Project Reconciliation, a Canadian indigenous group, is aiming to gain full ownership of the Trans Mountain oil pipeline.

Canada’s federal government bought Trans Mountain from Kinder Morgan for $4.5 billion in 2018 after the company threatened to end the line’s expansion amid fierce environmental opposition. Alberta’s oil sands industry badly needs more conduits to export its crude oil, and many people hoped that indigenous participation would help quell objections to the project.

Prime Minister Justin Trudeau’s government has said that it will sell its ownership in Trans Mountain once the expansion is completed and de-risked and is open to indigenous participation.
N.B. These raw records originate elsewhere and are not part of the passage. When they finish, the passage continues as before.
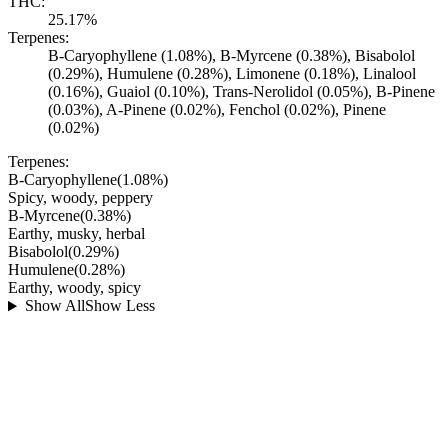
THC:
25.17%
Terpenes:
B-Caryophyllene (1.08%), B-Myrcene (0.38%), Bisabolol
(0.29%), Humulene (0.28%), Limonene (0.18%), Linalool
(0.16%), Guaiol (0.10%), Trans-Nerolidol (0.05%), B-Pinene
(0.03%), A-Pinene (0.02%), Fenchol (0.02%), Pinene
(0.02%)
Terpenes:
B-Caryophyllene
(
1.08
%)
Spicy, woody, peppery
B-Myrcene
(
0.38
%)
Earthy, musky, herbal
Bisabolol
(
0.29
%)
Humulene
(
0.28
%)
Earthy, woody, spicy
Show All
Show Less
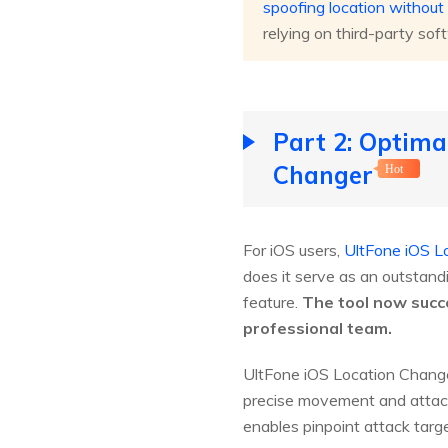
spoofing location withou
relying on third-party sof
Part 2: Optima
Changer
Hot
For iOS users,
UltFone iOS L
does it serve as an outstand
feature.
The tool now succe
professional team.
UltFone iOS Location Changer
precise movement and attac
enables pinpoint attack targe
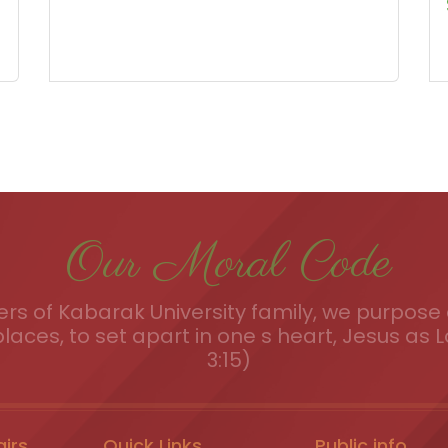
Our Moral Code
s of Kabarak University family, we purpose a
places, to set apart in one s heart, Jesus as L
3:15)
airs
Quick Links
Public info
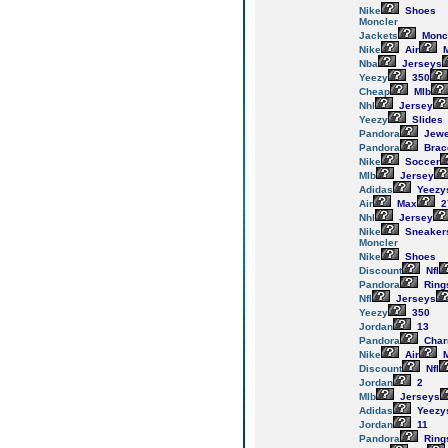
Nike
Shoes
Moncler
Jackets
Monc
Nike
Air
M
Nba
Jerseys
Yeezy
350
Cheap
Mlb
Nhl
Jersey
Yeezy
Slides
Pandora
Jewe
Pandora
Brac
Nike
Soccer
Mlb
Jersey
Adidas
Yeezy
Air
Max
2
Nhl
Jersey
Nike
Sneaker
Moncler
Nike
Shoes
Discount
Nfl
Pandora
Ring
Nfl
Jerseys
Yeezy
350
Jordan
13
Pandora
Cha
Nike
Air
M
Discount
Nfl
Jordan
2
Mlb
Jerseys
Adidas
Yeezy
Jordan
11
Pandora
Ring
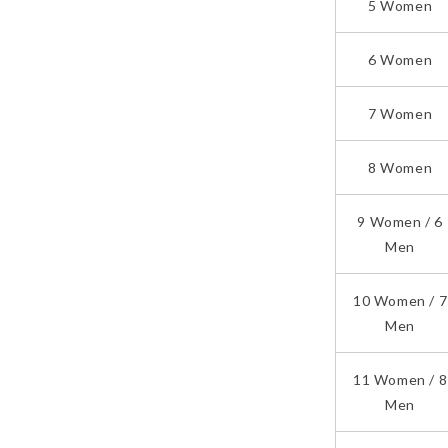
5 Women
6 Women
7 Women
8 Women
9 Women / 6
Men
10 Women / 7
Men
11 Women / 8
Men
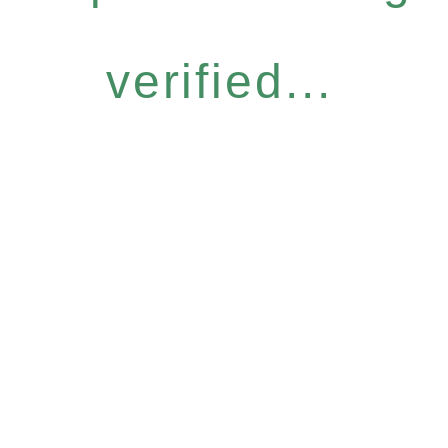
verified...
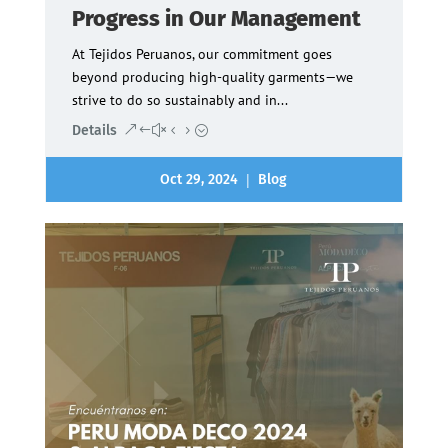
Progress in Our Management
At Tejidos Peruanos, our commitment goes
beyond producing high-quality garments—we
strive to do so sustainably and in...
Details
|
Oct 29, 2024
Blog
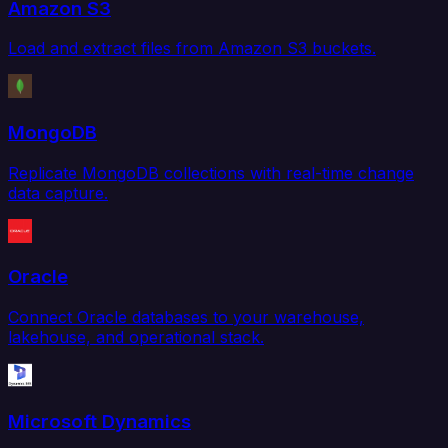
Amazon S3
Load and extract files from Amazon S3 buckets.
MongoDB
Replicate MongoDB collections with real-time change
data capture.
Oracle
Connect Oracle databases to your warehouse,
lakehouse, and operational stack.
Microsoft Dynamics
The government is currently engaged in consultations with indigenous communities.

Project Reconciliation is among several indigenous groups that formed more than two years ago to seek a stake in Canada’s only oil pipeline system that delivers crude oil from Alberta to the west coast.

Project Reconciliation had previously sought no more than a 51% stake in the Trans Mountain oil pipeline. Now it is seeking 75% with the option to eventually own 100% of the pipeline, the group said in a written statement.

Project Reconciliation said it wants to use pipeline revenues to start a sovereign wealth fund to support indigenous communities, which often suffer from high levels of poverty. Another indigenous group seeking ownership of the Trans Mountain pipeline is the Western Indigenous Pipeline Group, which is based in British Columbia.